The Queen Anne Victorian home on Sycamore Street in Mineola is just as beautiful on the inside as the outside.
The front door opens into a long, wide hallway. To the left, a tall tree glittering with lights highlights a majestic mantle adorned with family stockings. The formal dining room features a country style dining table with a wooden Santa as the centerpiece surrounded by garland. The kitchen is a wide, open space with a breakfast nook and several family dining tables and a wood burning stove.
The Callaway Home is the oldest home standing in Mineola, built in 1892 by Lorenzo Dow Callaway, an influential merchant and former mayor of the town, said Lou Mallory, president of the Wood County Historical Society.
The home features five porches, with two porches in the front that wrap around the front of the house with its original gingerbread brackets, Ms. Mallory said.

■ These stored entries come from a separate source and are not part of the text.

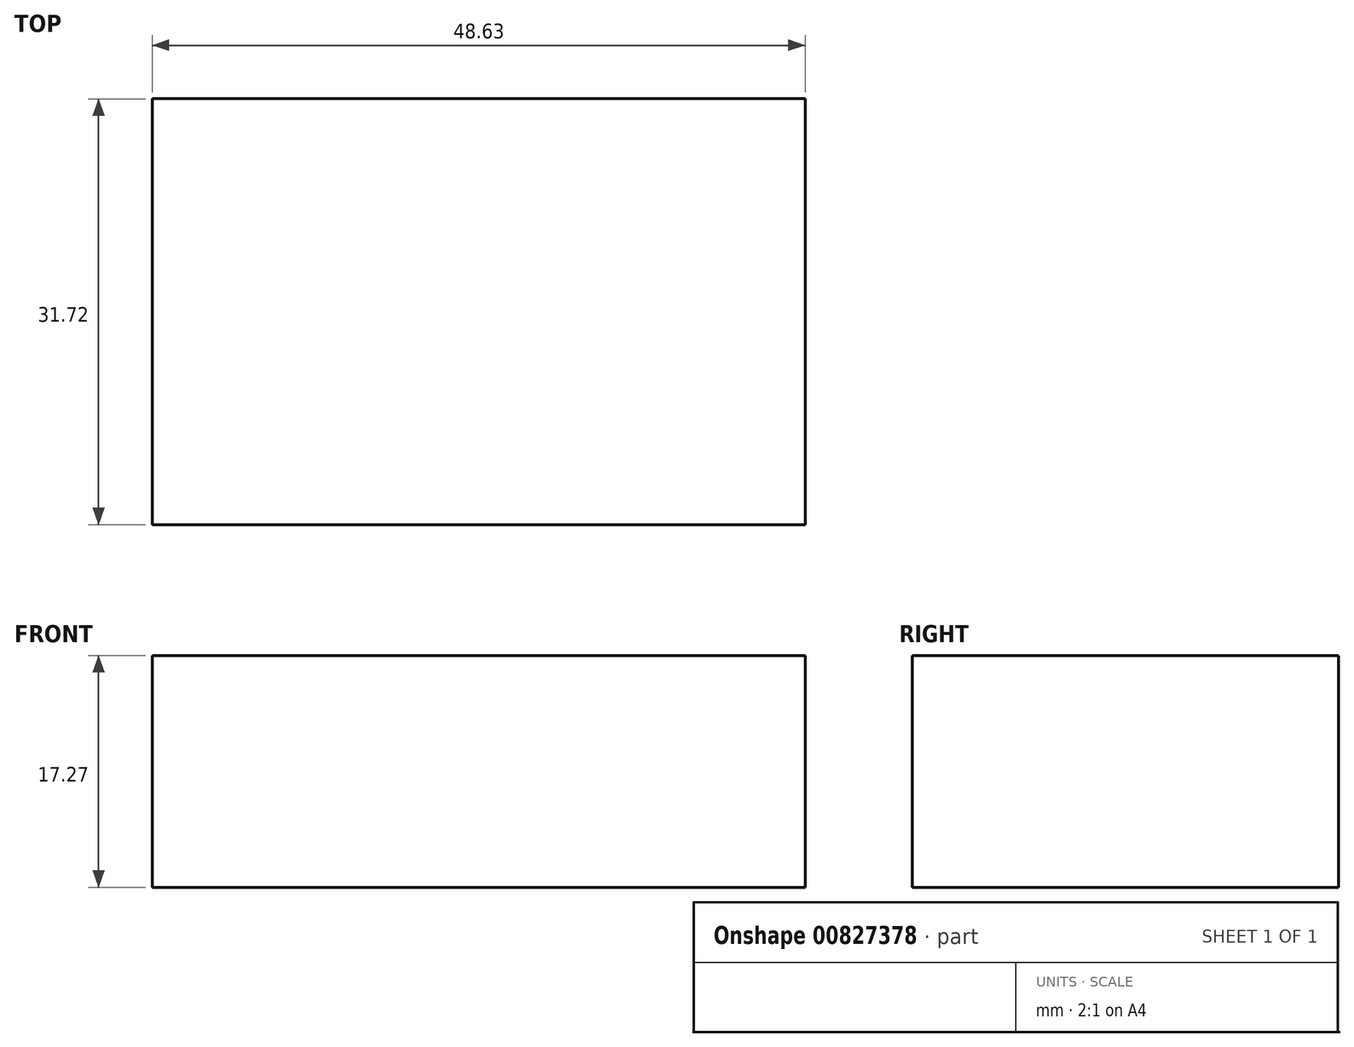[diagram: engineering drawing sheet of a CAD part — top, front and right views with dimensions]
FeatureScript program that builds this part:
annotation { "Feature Type Name" : "Feature", "Feature Type Description" : "" }
export const myFeature = defineFeature(function(context is Context, id is Id, definition is map)
    precondition{}
    {
        {
            var Q0;
            Q0=qCreatedBy(makeId("Top.planeOp"),FACE);
            var sketch = newSketch(context, id + "F0", { "sketchPlane" : qUnion([Q0])});
            skLineSegment(sketch, "E0.bottom", {"start": v(-62.47, 44.93) * mm, "end": v(-13.84, 44.93) * mm});
            skLineSegment(sketch, "E0.top", {"start": v(-62.47, 13.2) * mm, "end": v(-13.84, 13.2) * mm});
            skLineSegment(sketch, "E0.left", {"start": v(-62.47, 44.93) * mm, "end": v(-62.47, 13.2) * mm});
            skLineSegment(sketch, "E0.right", {"start": v(-13.84, 44.93) * mm, "end": v(-13.84, 13.2) * mm});
            skSolve(sketch);
        }
        {
            var Q0;
            Q0 = qSketchRegion(id + "F0", true);
            extrude(context, id + "F1", {"entities" : qUnion([Q0]), "depth" : 17.27 * mm, "offsetDistance" : 25.4 * mm});
        }
    });
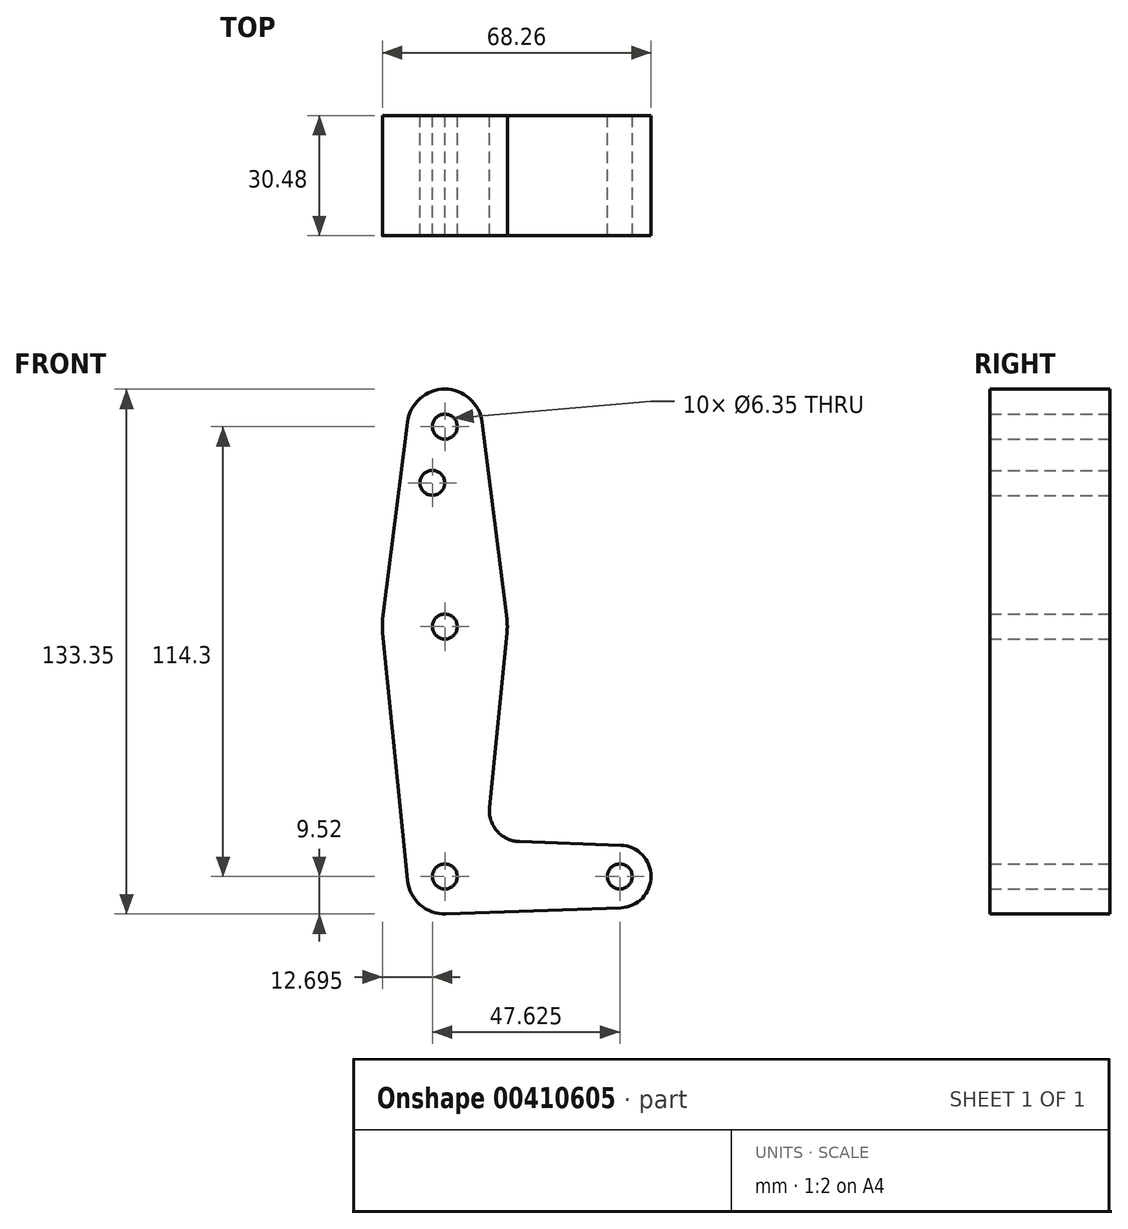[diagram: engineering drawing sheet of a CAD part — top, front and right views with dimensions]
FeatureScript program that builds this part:
annotation { "Feature Type Name" : "Feature", "Feature Type Description" : "" }
export const myFeature = defineFeature(function(context is Context, id is Id, definition is map)
    precondition{}
    {
        {
            var Q0;
            Q0=qCreatedBy(makeId("Front.planeOp"),FACE);
            var sketch = newSketch(context, id + "F0", { "sketchPlane" : qUnion([Q0])});
            skLineSegment(sketch, "E0", {"start": v(0, 114.3) * mm, "end": v(0, 0) * mm, "construction": true});
            skLineSegment(sketch, "E1", {"start": v(44.45, 0) * mm, "end": v(0, 0) * mm, "construction": true});
            skCircle(sketch, "E2", {"center": v(0, 114.3) * mm, "radius": 9.53 * mm});
            skCircle(sketch, "E3", {"center": v(0, 0) * mm, "radius": 9.53 * mm});
            skCircle(sketch, "E4", {"center": v(44.45, 0) * mm, "radius": 7.94 * mm});
            skCircle(sketch, "E5", {"center": v(0, 63.5) * mm, "radius": 15.88 * mm});
            skLineSegment(sketch, "E6", {"start": v(-9.45, 115.5) * mm, "end": v(-15.75, 65.48) * mm});
            skLineSegment(sketch, "E7", {"start": v(-15.8, 61.91) * mm, "end": v(-9.48, -0.95) * mm});
            skLineSegment(sketch, "E8", {"start": v(11.34, 17.6) * mm, "end": v(15.8, 61.91) * mm});
            skLineSegment(sketch, "E9", {"start": v(15.75, 65.48) * mm, "end": v(9.45, 115.5) * mm});
            skLineSegment(sketch, "E10", {"start": v(18.97, 8.85) * mm, "end": v(44.73, 7.93) * mm});
            skLineSegment(sketch, "E11", {"start": v(0.34, -9.52) * mm, "end": v(44.73, -7.93) * mm});
            skCircle(sketch, "E12", {"center": v(0, 114.3) * mm, "radius": 3.18 * mm});
            skCircle(sketch, "E13", {"center": v(0, 63.5) * mm, "radius": 3.18 * mm});
            skCircle(sketch, "E14", {"center": v(0, 0) * mm, "radius": 3.18 * mm});
            skCircle(sketch, "E15", {"center": v(44.45, 0) * mm, "radius": 3.18 * mm});
            skCircle(sketch, "E16", {"center": v(-3.18, 100.03) * mm, "radius": 3.18 * mm});
            skArc(sketch, "E17.filletArc", {"start": v(11.34, 17.6) * mm, "mid": v(13.26, 11.57) * mm, "end": v(18.97, 8.85) * mm});
            skSolve(sketch);
        }
        {
            var Q0;
            Q0 = qSketchRegion(id + "F0", true);
            extrude(context, id + "F1", {"entities" : qUnion([Q0]), "depth" : 30.48 * mm});
        }
    });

The home features single trim underneath the roof and a decorative bay window in the front, which were unusual for the Queen Anne Style, Ms. Mallory said.
Callaway also was a businessman who owned several acres of land and cattle, which were used to construct and maintain roads in the city.
The home is full of family heirlooms and antiques from the current owners Larry and Sue Wisdom and their two college-aged daughters Susannah and Elizabeth. The bedrooms of Susannah and Elizabeth are the only rooms out of tune with the Victorian style and are decorated to the individual girls’ taste.
The couple, who are both theater teachers at Van ISD, said it usually takes a week and a half for the family to put up all the multitude of decorations and trees in the three bedroom, two bathroom home, but this year the tradition was a little different with both girls away for school.
“Susannah said, ‘Don’t you dare get down a tree till I get home, so … I had the trees in their place ready to go,” Larry Wisdom said. (Both girls were) down for a weekend, but we talked and did things and never did one (tree).”
Larry Wisdom said after they left to go back to school, she reluctantly agreed to let her parents do all the decorating.
The home’s namesake and builder was a prosperous and generous man, Ms. Mallory said. He served the city for a total of 16 years and was on the school board. He founded the city’s first bus service and was known to load a wagon full of food baskets and deliver them to needy families on Christmas Eve.
The home originally had six rooms, but soon after its completion a separate room with a bathroom and its own porch was added to help lure a schoolteacher to Mineola, Ms. Mallory said. The teacher could stay in what is now the master bedroom free of charge. The room now serves as the master bedroom, and is still housing teachers, the couple said. Callaway thought teachers were poorly paid and wanted to help them, Ms. Mallory said.
Larry Wisdom said Mrs. Callaway was reluctant to live Mineola because of numerous bars and other non-savory businesses.
“He gathered his family in the parlor here, and he said, ‘We have to stay because I think we have been called to make a difference…’” Larry Wisdom said. “He became an alderman and was into the mercantile here and eventually became the mayor.”
The Wisdoms said the home has a long history. It was used as an elderly home in the 1950s, after which it fell into disrepair. James and Barbara Gowan bought the home in the 1980s and brought it back to its original beauty before selling it in the 1990s to a woman who furnished it but never lived in the home.
Larry Wisdom said he wanted to move from the country into an older home. The couple went to see a house in the city, but Mrs. Wisdom didn’t like it because it was too close to the railroad tracks and felt like a funeral home.
“She was talking to the real estate agent, and she said, ‘The only home I would leave my own house for right now would be the one on Sycamore Street — the blue house,” Larry Wisdom said. “A few days went by and the real estate agent calls us, (and said the current homeowner is) interested in selling the house. It wasn’t even on the market. … It happened so fast, it was so insane.”
The Wisdoms said the home is cherished by the family and isn’t leaving their hands anytime soon.
“Our girls … love this whole thing,” Larry Wisdom said. “They love coming home. It’s a cool thing because I know they value (it), there are cool little stories and they know those stories because we have taken the time to tell that to them. It will always be home for them.”